Thanks. Now I will try to collect all these differences automatically. I will add a special tag for "amámos" so that it doesn't appear in suggestions when it is not explicitly desired.
The big questions we'll have to answer next are:
Can we completely 'unify' the spelling and tagger dictionary? I'd prefer having one dictionary for both tasks. It is easier to maintain, but it can have some disadvantages.
How to handle PT/BR differences. I think it is feasible to do it with just one source dictionary plus several lists of equivalences.
Hello @jaumeortola
I believe the tagger dictionary should have all words both PT and BR, since what reports the spelling mistakes is the word dictionary, not the POS one.
About unifying the spelling dictionary, it would be great if the people in charge of the Hunspell dictionaries could add the words in spelling.txt to them.
Also, could there be: spelling_PT.txt spelling_PT_PT.txt spelling_PT_BR.txt ?

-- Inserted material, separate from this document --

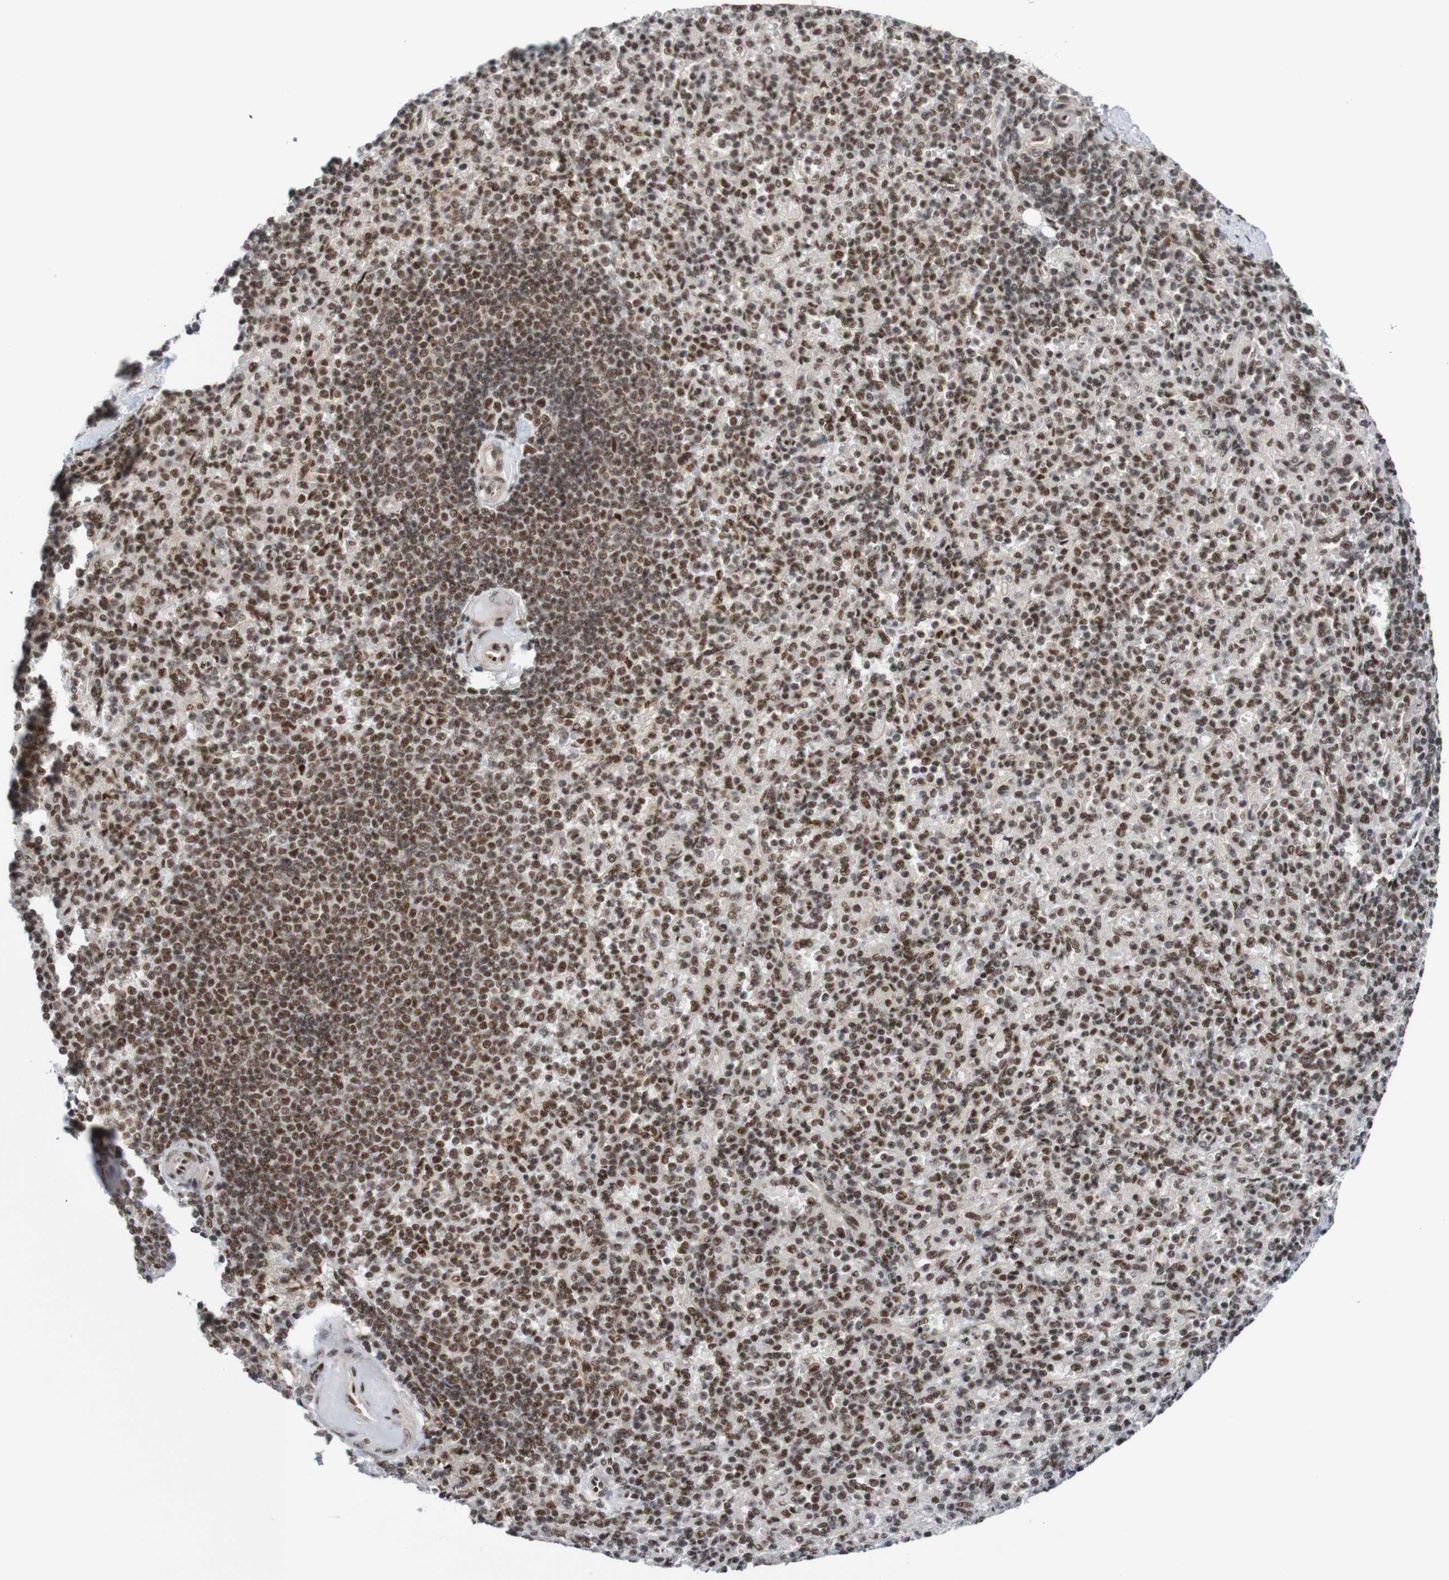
{"staining": {"intensity": "moderate", "quantity": ">75%", "location": "nuclear"}, "tissue": "spleen", "cell_type": "Cells in red pulp", "image_type": "normal", "snomed": [{"axis": "morphology", "description": "Normal tissue, NOS"}, {"axis": "topography", "description": "Spleen"}], "caption": "An image of spleen stained for a protein reveals moderate nuclear brown staining in cells in red pulp. (brown staining indicates protein expression, while blue staining denotes nuclei).", "gene": "CDC5L", "patient": {"sex": "female", "age": 74}}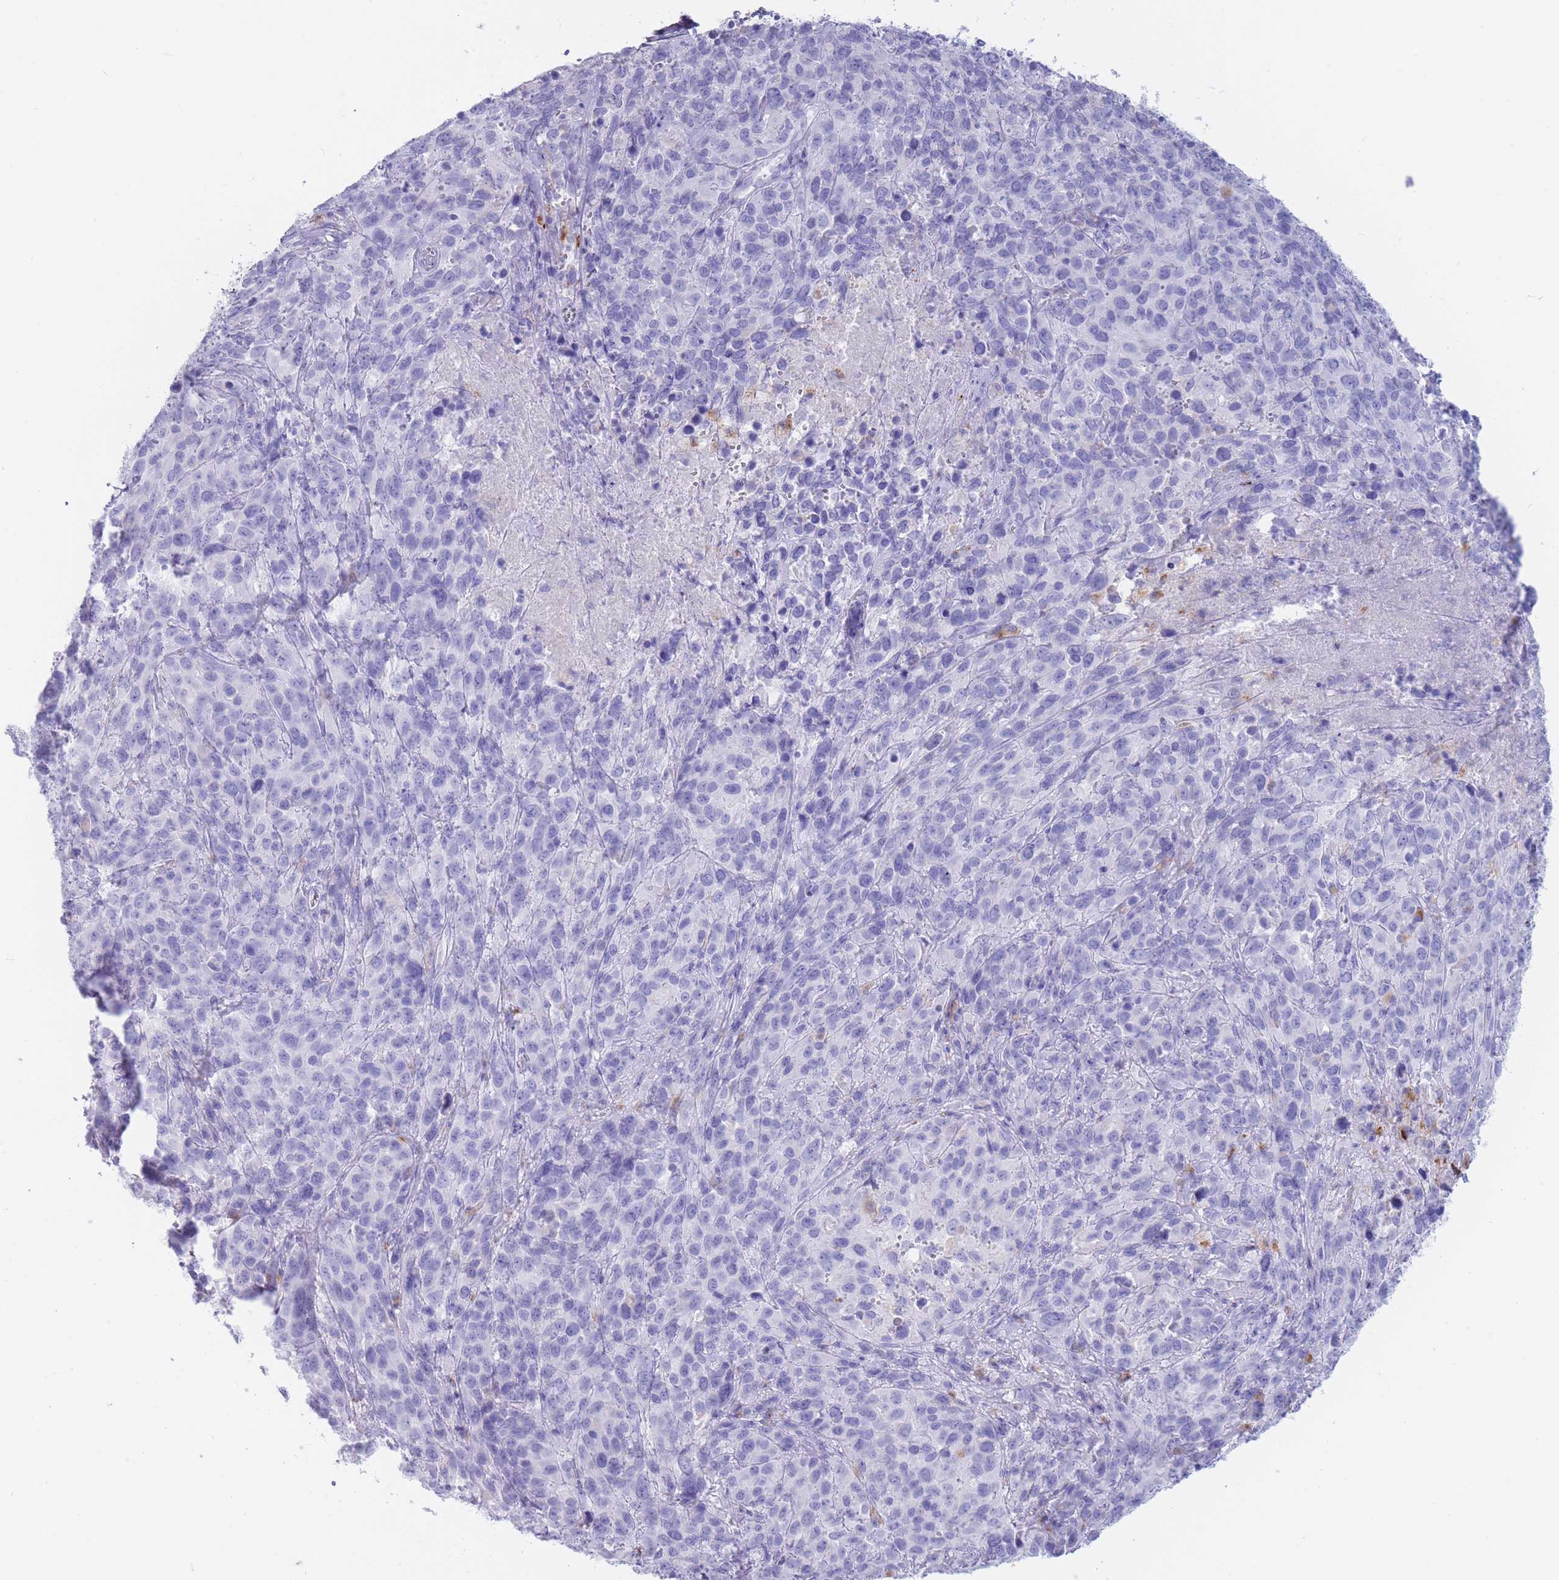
{"staining": {"intensity": "negative", "quantity": "none", "location": "none"}, "tissue": "cervical cancer", "cell_type": "Tumor cells", "image_type": "cancer", "snomed": [{"axis": "morphology", "description": "Squamous cell carcinoma, NOS"}, {"axis": "topography", "description": "Cervix"}], "caption": "There is no significant expression in tumor cells of cervical cancer.", "gene": "GAA", "patient": {"sex": "female", "age": 51}}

This would make spelling more powerful.
Also, could the spelling work like Hunspell? A word in lowercase could be used in upper, lower, capitalisation, and a word starting in uppercase could only be used in uppercase. This would remove the need in some files to have both the words in lower and in uppercase, removing redundancy.
Thanks!
Also, unifying both tagger and spelling, how would the words be imported into LibreOffice?
I collected PT/BR differences in this folder: https://github.com/languagetool-org/portuguese-pos-dict/tree/main/variants
Some words need to be checked and classified manually because they are not country variants but different words with different meanings (e.g. captar/catar). I will write a script to check them in the PT/BR Hunspell dictionaries, or even on some on-line dictionaries. That will help in the manual revision.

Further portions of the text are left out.